● **JOB**
Render the text read from all seven items as a JSON list of strings, with one string per line and no blank lines. Leave the pictures out of the answer.

*** Block opens ***

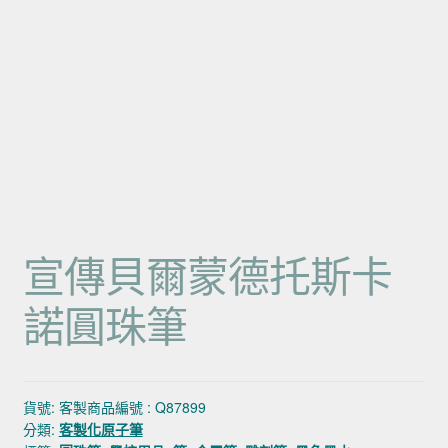
宣傳貝爾蒙德托斯卡
諾圓珠筆
貨號:
客製商品編號 : Q87899
分類:
客製化原子筆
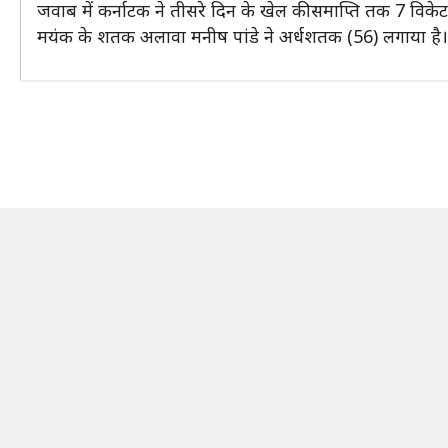
जवाब में कर्नाटक ने तीसरे दिन के खेल की समाप्ति तक 7 विक
मयंक के शतक अलावा मनीष पांडे ने अर्धशतक (56) लगाया है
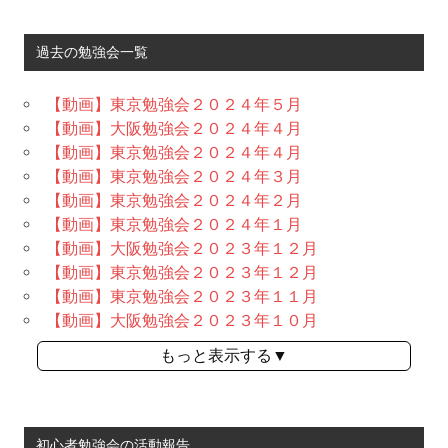
過去の勉強会一覧
【動画】東京勉強会２０２４年５月
【動画】大阪勉強会２０２４年４月
【動画】東京勉強会２０２４年４月
【動画】東京勉強会２０２４年３月
【動画】東京勉強会２０２４年２月
【動画】東京勉強会２０２４年１月
【動画】大阪勉強会２０２３年１２月
【動画】東京勉強会２０２３年１２月
【動画】東京勉強会２０２３年１１月
【動画】大阪勉強会２０２３年１０月
もっと表示する▼
初心者勉強会の活動報告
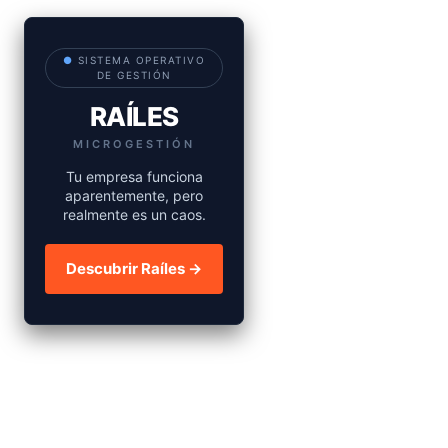
●
SISTEMA OPERATIVO
DE GESTIÓN
RAÍLES
MICROGESTIÓN
Tu empresa funciona
aparentemente, pero
realmente es un caos.
Descubrir Raíles →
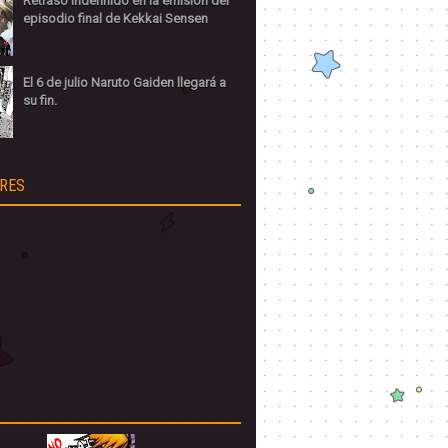
Retraso indefinido en la emisión del
episodio final de Kekkai Sensen
El 6 de julio Naruto Gaiden llegará a
su fin.
RES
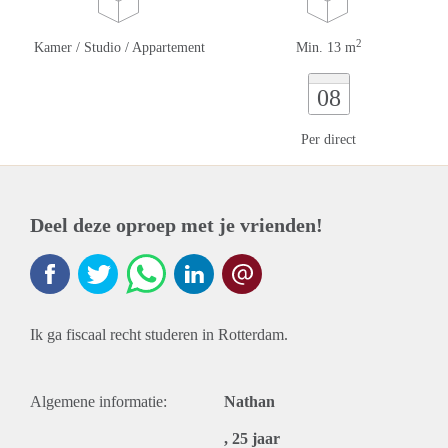
2
Kamer / Studio / Appartement
Min. 13 m
08
Per direct
Deel deze oproep met je vrienden!
Ik ga fiscaal recht studeren in Rotterdam.
Algemene informatie:
Nathan
, 25 jaar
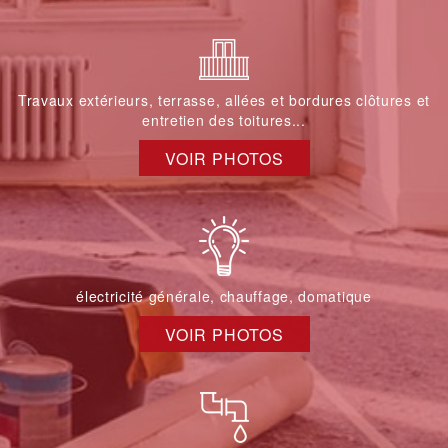
Travaux extérieurs, terrasse, allées et bordures clôtures et
entretien des toitures...
VOIR PHOTOS
électricité générale, chauffage, domatique
VOIR PHOTOS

*** Block closes ***

● **WRITTEN ANSWER**
[
  "宣傳貝爾蒙德托斯卡",
  "諾圓珠筆",
  "貨號:",
  "客製商品編號 : Q87899",
  "分類:",
  "客製化原子筆",
  "जवाब में कर्नाटक ने तीसरे दिन के खेल की समाप्ति तक 7 विक",
  "मयंक के शतक अलावा मनीष पांडे ने अर्धशतक (56) लगाया है",
  "過去の勉強会一覧",
  "【動画】東京勉強会２０２４年５月",
  "【動画】大阪勉強会２０２４年４月",
  "【動画】東京勉強会２０２４年４月",
  "【動画】東京勉強会２０２４年３月",
  "【動画】東京勉強会２０２４年２月",
  "【動画】東京勉強会２０２４年１月",
  "【動画】大阪勉強会２０２３年１２月",
  "【動画】東京勉強会２０２３年１２月",
  "【動画】東京勉強会２０２３年１１月",
  "【動画】大阪勉強会２０２３年１０月",
  "もっと表示する▼",
  "初心者勉強会の活動報告",
  "●",
  "SISTEMA OPERATIVO",
  "DE GESTIÓN",
  "RAÍLES",
  "MICROGESTIÓN",
  "Tu empresa funciona",
  "aparentemente, pero",
  "realmente es un caos.",
  "Descubrir Raíles →",
  "Retraso indefinido en la emisión del",
  "episodio final de Kekkai Sensen",
  "El 6 de julio Naruto Gaiden llegará a",
  "su fin.",
  "RES",
  "2",
  "Kamer / Studio / Appartement",
  "Min. 13 m",
  "08",
  "Per direct",
  "Deel deze oproep met je vrienden!",
  "Ik ga fiscaal recht studeren in Rotterdam.",
  "Algemene informatie:",
  "Nathan",
  ", 25 jaar",
  "Travaux extérieurs, terrasse, allées et bordures clôtures et",
  "entretien des toitures...",
  "VOIR PHOTOS",
  "électricité générale, chauffage, domatique",
  "VOIR PHOTOS"
]